Comment Opposing Opm Proposed Rule

[The below comment was formally submitted by the Steady State in response to a proposed rule, now in the public comment phase, which will create a “Schedule F” in the US Civil Service. Although ostensibly to improve “performance, accountability and responsiveness,” the actual intent is clear — to ensure that civil servants are loyal to a person, not to the country, and to create a government that furthers the interest of the President, his family, cronies and those who pay him in cash or services. We strongly encourage others to comment, as is provided by the Administrative Procedures Act — go to this link to submit a comment, or read the regulation and the comments other have made]


April 30, 2025

The Steady State is an organization of over 270 former senior national security professionals, including alumni of the Central Intelligence Agency, Department of State, Department of Defense, Federal Bureau of Investigation, and other agencies within the Intelligence Community. We write to express our strong opposition to the Office of Personnel Management’s proposed rule that would facilitate political reclassification of career civil servants—such as through a revived or expanded Schedule F authority—and thereby erode the core merit-based, nonpartisan character of the federal workforce.

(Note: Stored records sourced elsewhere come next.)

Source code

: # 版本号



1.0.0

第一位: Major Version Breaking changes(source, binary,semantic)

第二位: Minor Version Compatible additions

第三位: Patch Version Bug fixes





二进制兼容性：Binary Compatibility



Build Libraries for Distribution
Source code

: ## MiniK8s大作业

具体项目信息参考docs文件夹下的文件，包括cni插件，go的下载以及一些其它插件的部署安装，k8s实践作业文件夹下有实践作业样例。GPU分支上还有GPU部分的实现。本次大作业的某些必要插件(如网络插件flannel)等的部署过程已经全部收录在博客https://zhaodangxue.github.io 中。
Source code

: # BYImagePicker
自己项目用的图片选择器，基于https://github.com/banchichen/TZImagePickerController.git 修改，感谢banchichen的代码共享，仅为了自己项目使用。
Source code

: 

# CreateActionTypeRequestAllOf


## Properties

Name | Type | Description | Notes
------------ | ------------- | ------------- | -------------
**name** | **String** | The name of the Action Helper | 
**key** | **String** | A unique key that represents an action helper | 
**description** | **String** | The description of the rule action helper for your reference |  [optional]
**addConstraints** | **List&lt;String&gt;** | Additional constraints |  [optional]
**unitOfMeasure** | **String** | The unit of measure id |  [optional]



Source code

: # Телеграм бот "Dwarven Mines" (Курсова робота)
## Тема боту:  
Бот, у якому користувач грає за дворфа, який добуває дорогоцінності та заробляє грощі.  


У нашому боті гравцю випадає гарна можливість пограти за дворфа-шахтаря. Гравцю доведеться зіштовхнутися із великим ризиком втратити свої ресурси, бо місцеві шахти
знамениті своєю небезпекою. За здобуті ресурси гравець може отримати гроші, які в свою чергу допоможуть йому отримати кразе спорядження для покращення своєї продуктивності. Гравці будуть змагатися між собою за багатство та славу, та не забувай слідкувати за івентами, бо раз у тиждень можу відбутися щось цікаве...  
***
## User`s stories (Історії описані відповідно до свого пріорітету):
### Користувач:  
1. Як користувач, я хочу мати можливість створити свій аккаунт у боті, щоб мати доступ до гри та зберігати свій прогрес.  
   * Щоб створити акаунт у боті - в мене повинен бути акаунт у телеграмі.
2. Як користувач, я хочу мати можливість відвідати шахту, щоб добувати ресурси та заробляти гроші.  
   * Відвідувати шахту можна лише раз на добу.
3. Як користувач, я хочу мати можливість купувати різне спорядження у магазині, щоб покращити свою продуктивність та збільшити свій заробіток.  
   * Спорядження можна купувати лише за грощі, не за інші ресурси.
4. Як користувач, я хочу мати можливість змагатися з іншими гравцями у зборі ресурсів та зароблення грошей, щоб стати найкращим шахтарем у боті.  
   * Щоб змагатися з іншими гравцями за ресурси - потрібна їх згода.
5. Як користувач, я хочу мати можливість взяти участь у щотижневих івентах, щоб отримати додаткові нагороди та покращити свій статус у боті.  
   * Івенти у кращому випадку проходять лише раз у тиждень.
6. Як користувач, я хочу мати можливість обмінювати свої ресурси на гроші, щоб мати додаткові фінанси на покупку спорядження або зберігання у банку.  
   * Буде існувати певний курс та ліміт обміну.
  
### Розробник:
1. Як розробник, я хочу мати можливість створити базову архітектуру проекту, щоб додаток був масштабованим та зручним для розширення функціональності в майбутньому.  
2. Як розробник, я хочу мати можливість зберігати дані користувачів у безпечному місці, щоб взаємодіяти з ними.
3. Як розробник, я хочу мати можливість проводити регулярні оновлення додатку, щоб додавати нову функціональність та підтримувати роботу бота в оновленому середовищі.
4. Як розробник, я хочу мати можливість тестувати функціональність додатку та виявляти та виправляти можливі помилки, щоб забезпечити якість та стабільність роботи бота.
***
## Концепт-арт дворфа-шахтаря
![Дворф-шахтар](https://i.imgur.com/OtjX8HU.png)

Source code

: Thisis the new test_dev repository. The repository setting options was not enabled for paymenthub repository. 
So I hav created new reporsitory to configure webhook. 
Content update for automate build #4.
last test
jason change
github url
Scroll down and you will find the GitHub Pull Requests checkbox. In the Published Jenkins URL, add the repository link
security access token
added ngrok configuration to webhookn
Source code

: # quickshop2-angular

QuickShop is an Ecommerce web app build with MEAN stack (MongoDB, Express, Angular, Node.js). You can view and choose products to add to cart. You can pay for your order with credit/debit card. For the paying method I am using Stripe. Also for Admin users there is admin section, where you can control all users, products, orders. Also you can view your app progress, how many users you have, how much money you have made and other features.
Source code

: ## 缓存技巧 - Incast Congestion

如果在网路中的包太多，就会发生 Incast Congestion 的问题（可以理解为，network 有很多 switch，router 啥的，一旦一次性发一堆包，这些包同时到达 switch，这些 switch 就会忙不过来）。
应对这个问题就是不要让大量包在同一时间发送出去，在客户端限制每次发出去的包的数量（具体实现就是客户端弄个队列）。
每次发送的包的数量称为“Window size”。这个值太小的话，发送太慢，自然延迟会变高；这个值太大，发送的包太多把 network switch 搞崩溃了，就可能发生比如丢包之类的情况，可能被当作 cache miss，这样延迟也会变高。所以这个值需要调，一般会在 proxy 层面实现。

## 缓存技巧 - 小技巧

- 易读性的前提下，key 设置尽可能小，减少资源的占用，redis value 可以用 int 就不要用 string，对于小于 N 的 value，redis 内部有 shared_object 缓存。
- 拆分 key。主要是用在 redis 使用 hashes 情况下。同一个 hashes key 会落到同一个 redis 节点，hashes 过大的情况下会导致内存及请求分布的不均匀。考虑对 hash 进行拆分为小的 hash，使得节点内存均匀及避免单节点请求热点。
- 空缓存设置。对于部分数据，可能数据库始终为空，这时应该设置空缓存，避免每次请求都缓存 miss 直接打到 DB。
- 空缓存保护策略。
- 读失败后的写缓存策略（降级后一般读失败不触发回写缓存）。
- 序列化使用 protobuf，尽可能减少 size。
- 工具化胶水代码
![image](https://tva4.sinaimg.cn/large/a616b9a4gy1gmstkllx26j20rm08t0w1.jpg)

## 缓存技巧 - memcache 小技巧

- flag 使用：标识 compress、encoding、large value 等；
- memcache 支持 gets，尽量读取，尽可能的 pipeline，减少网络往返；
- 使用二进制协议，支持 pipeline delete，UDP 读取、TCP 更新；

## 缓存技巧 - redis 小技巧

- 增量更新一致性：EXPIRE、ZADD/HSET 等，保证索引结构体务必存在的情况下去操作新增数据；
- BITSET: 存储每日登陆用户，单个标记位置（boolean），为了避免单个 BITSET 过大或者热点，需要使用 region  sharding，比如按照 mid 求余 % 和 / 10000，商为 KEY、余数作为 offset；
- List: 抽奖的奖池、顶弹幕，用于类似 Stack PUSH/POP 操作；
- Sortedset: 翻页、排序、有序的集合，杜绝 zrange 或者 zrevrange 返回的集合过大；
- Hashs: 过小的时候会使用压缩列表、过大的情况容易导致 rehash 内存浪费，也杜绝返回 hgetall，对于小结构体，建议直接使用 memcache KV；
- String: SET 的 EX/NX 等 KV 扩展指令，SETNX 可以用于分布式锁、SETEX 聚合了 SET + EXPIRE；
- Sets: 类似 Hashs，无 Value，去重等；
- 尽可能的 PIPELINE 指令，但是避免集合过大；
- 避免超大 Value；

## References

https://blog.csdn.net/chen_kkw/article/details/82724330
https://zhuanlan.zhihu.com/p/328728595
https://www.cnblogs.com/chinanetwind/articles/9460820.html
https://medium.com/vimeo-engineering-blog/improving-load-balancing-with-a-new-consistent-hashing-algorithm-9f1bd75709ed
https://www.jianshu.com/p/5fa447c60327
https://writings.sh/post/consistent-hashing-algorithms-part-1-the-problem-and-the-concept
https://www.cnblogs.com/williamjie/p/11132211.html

Our concern is not academic. This proposed rule strikes at the heart of what makes our national security system work: the integrity, continuity, and political independence of career professionals who serve administrations of both parties, guided by law, fact, and mission—not political loyalty.

1. The Rule Would Create a De Facto Spoils System

Despite being framed as a matter of administrative efficiency or accountability, this rule would, in practice, enable political appointees to convert large swaths of the civil service into at-will employees, dismissible for any reason or none at all. This mechanism undermines over a century of bipartisan consensus about the importance of an apolitical civil service—particularly in agencies charged with defending the nation.

The civil servants who populate our national security agencies—analysts, diplomats, cybersecurity professionals, military strategists, intelligence collectors—would become vulnerable to dismissal based on ideological conformity or perceived disloyalty. The message would be unmistakable: fidelity to political leadership, not expertise or service to the Constitution, determines job security.

2. Politicizing National Security Functions Endangers the Country

Career professionals in the intelligence and national security fields are often tasked with bringing uncomfortable truths to power. The ability to deliver unvarnished, nonpartisan analysis is essential to effective national defense. When these professionals must fear retribution for failing to echo the political preferences of their superiors, the result is distorted intelligence, self-censorship, and dangerous groupthink.

In short, the proposed rule would pollute the stream of intelligence by incentivizing career officials to shape their findings to suit the expectations of political appointees. Policy would no longer be informed by intelligence; intelligence would be pressured to justify policy—a reversal that has historically led to strategic failure and loss of life.

3. Appearance and Reality of Independence Must Be Preserved

The United States relies on the credibility of its civil service—not just to ensure competent governance, but also to reassure allies, deter adversaries, and inspire public trust. The perception that key agencies are beholden to partisan agendas undermines global confidence in American resolve and reliability. It weakens morale within the ranks. It compromises our democratic values.

By creating a legal framework that allows a future administration to demand political loyalty from career civil servants, this rule invites precisely the kind of corrosive politicization the civil service system was designed to prevent.

Conclusion

The Steady State urges OPM in the strongest possible terms to withdraw the proposed rule and reaffirm the enduring principle that career civil servants, particularly those in national security roles, must be free to serve the public interest without fear or favor.

Nonpartisanship is not a bureaucratic nicety—it is a national security imperative.